HEUSCHRECKENPLAGE Kampf mit Besen und Spaten

Mit Besen und Spaten und einer kleinen Menge Pestiziden kämpfen die verarmten Bauern im Norden Afghanistans gegen eine biblische Plage - Heuschrecken.

Mit Besen und Spaten und einer kleinen Menge Pestiziden kämpfen die verarmten Bauern im Norden Afghanistans gegen eine biblische Plage - Heuschrecken. 70 Prozent der Ernte in den nördlichen Provinzen Baghlan, Samangan und Balch sind bedroht. »Wir arbeiten vom Morgen bis zum Abend, aber viele Heuschrecken dringen trotzdem in die Felder vor«, sagt Nurandin, ein Landarbeiter, »sie wachsen, und bald werden sie fliegen können.«

Schlimmste Plage seit 30 Jahren

Der Region, deren Bewohner nach mehr als 20 Jahren Krieg und einer verheerenden Dürre ohnehin schon verzweifelt sind, droht die schlimmste Heuschreckenplage seit 30 Jahren.

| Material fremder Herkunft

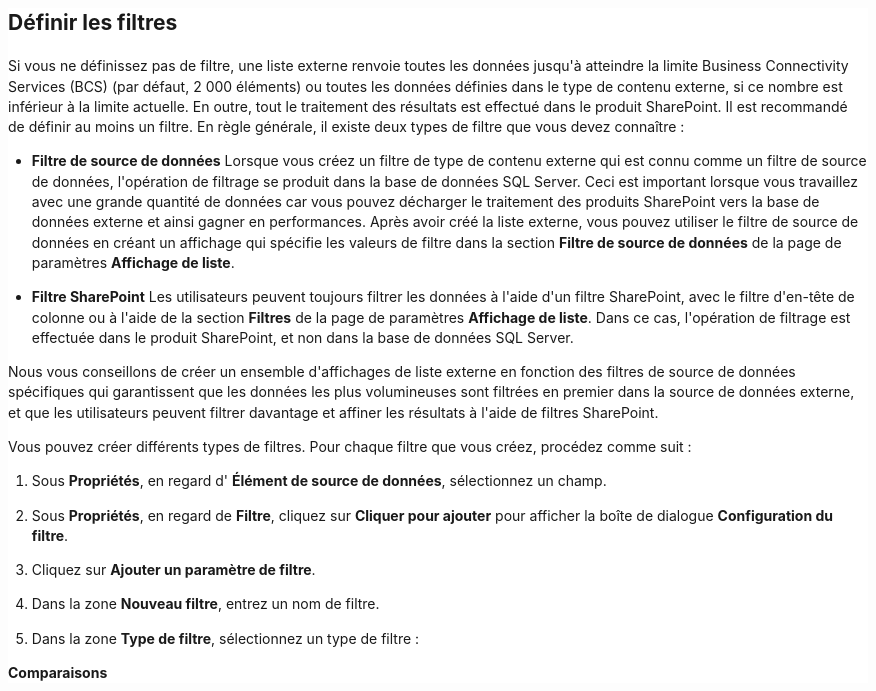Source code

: 

## Définir les filtres
<a name="section10"> </a>

Si vous ne définissez pas de filtre, une liste externe renvoie toutes les données jusqu'à atteindre la limite Business Connectivity Services (BCS) (par défaut, 2 000 éléments) ou toutes les données définies dans le type de contenu externe, si ce nombre est inférieur à la limite actuelle. En outre, tout le traitement des résultats est effectué dans le produit SharePoint. Il est recommandé de définir au moins un filtre. En règle générale, il existe deux types de filtre que vous devez connaître :
  
    
    

- **Filtre de source de données** Lorsque vous créez un filtre de type de contenu externe qui est connu comme un filtre de source de données, l'opération de filtrage se produit dans la base de données SQL Server. Ceci est important lorsque vous travaillez avec une grande quantité de données car vous pouvez décharger le traitement des produits SharePoint vers la base de données externe et ainsi gagner en performances. Après avoir créé la liste externe, vous pouvez utiliser le filtre de source de données en créant un affichage qui spécifie les valeurs de filtre dans la section **Filtre de source de données** de la page de paramètres **Affichage de liste**.
    
  
- **Filtre SharePoint** Les utilisateurs peuvent toujours filtrer les données à l'aide d'un filtre SharePoint, avec le filtre d'en-tête de colonne ou à l'aide de la section **Filtres** de la page de paramètres **Affichage de liste**. Dans ce cas, l'opération de filtrage est effectuée dans le produit SharePoint, et non dans la base de données SQL Server.
    
  
Nous vous conseillons de créer un ensemble d'affichages de liste externe en fonction des filtres de source de données spécifiques qui garantissent que les données les plus volumineuses sont filtrées en premier dans la source de données externe, et que les utilisateurs peuvent filtrer davantage et affiner les résultats à l'aide de filtres SharePoint.
  
    
    
Vous pouvez créer différents types de filtres. Pour chaque filtre que vous créez, procédez comme suit :
  
    
    

1. Sous **Propriétés**, en regard d' **Élément de source de données**, sélectionnez un champ.
    
  
2. Sous **Propriétés**, en regard de **Filtre**, cliquez sur **Cliquer pour ajouter** pour afficher la boîte de dialogue **Configuration du filtre**.
    
  
3. Cliquez sur **Ajouter un paramètre de filtre**.
    
  
4. Dans la zone **Nouveau filtre**, entrez un nom de filtre.
    
  
5. Dans la zone **Type de filtre**, sélectionnez un type de filtre :
    
    
  
    
    
 **Comparaisons**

Die ersten Schwärme kamen schon im vergangenen Herbst und legten ihre Eier auf den Bergwiesen ab, wenige Zentimeter unter der Grasnarbe.

Zuschlagen, bevor sie fliegen

Nun schlüpfen die jungen Heuschrecken. »Wir müssen hart zuschlagen, wenn sie in diesem verletzlichen Stadium sind, bevor sie fliegen können«, sagt Richard China von den Vereinten Nationen in Kabul, »wenn sie erst einmal in der Luft sind, ist es extrem schwierig, sie unter Kontrolle zu halten.« Die Felder, auf denen das junge Getreide steht, würden ihnen dann zum Opfer fallen.

»Suche-und-Zerstöre«-Aktion

Die UN und die örtlichen Behörden haben deshalb die noch nicht geflohenen Einwohner der Region zu einer »Suche-und-Zerstöre«-Aktion aufgerufen. Die Bauern und Hirten halten die Wiesen im Auge. Mit dem Spaten heben sie lange Gräben aus. Wenn die jungen Heuschrecken aus der Erde kommen und ihre Wanderung zu den Feldern beginnen, treiben die Leute sie mit Besen in die Gräben und töten sie dort.

Ob das effektiv genug ist, um eine Katastrophe zu verhindern, weiß niemand. Eine Heuschreckenplage wäre ein weiterer schwerer Schlag für die Dörfer. Vor allem der Krieg, erst der gegen die sowjetischen Besatzungstruppen und dann der unter den Mudschahedin und gegen die Taliban, hat die meisten Einwohner zur Flucht gezwungen.

»Hier lebten einmal 585 Familien, jetzt sind es nur noch 50«, sagt Nurandin über seinen Heimatbezirk, »einige kamen zurück nach der Flucht der Taliban, aber wenn sie die kahle Erde sehen und von den Heuschrecken hören, gehen sie wieder.«

Nach Kriegen ausgezehrtes Land

Die Massenflucht hat die Landwirtschaft schwer getroffen. Denn sie ist auf ein ausgeklügeltes Bewässerungssystem angewiesen. »Hier wuchs alles was wir brauchten«, sagt Nurandin, »Wassermelonen, Weizen und Reis. Es gab auch viele Obstbäume. Jetzt ist nichts mehr übrig.«

Nur die Ärmsten blieben

Die Bewässerungskanäle konnten wegen des Kriegs von den wenigen Leuten, die daheim blieben, nicht gewartet werden. »Wer Geld hatte, ist nach Iran oder Pakistan geflohen, und nur die ärmsten Leute blieben zurück«, sagt Nurandin.

Das führt jetzt dazu, dass nur noch auf wenigen Äckern etwas wächst und sich kaum jemand Pestizide leisten kann. Die Vereinten Nationen haben 1300 Männer ausgebildet, die mit Gift gegen die Heuschrecken vorgehen können, und die Bauern haben ihr letztes Geld für Sprühgeräte zusammengelegt. Nurandin hat dennoch wenig Hoffnung:

»Wir brauchen mehr Männer und mehr Chemikalien, damit wir das Land retten können«, sagt er.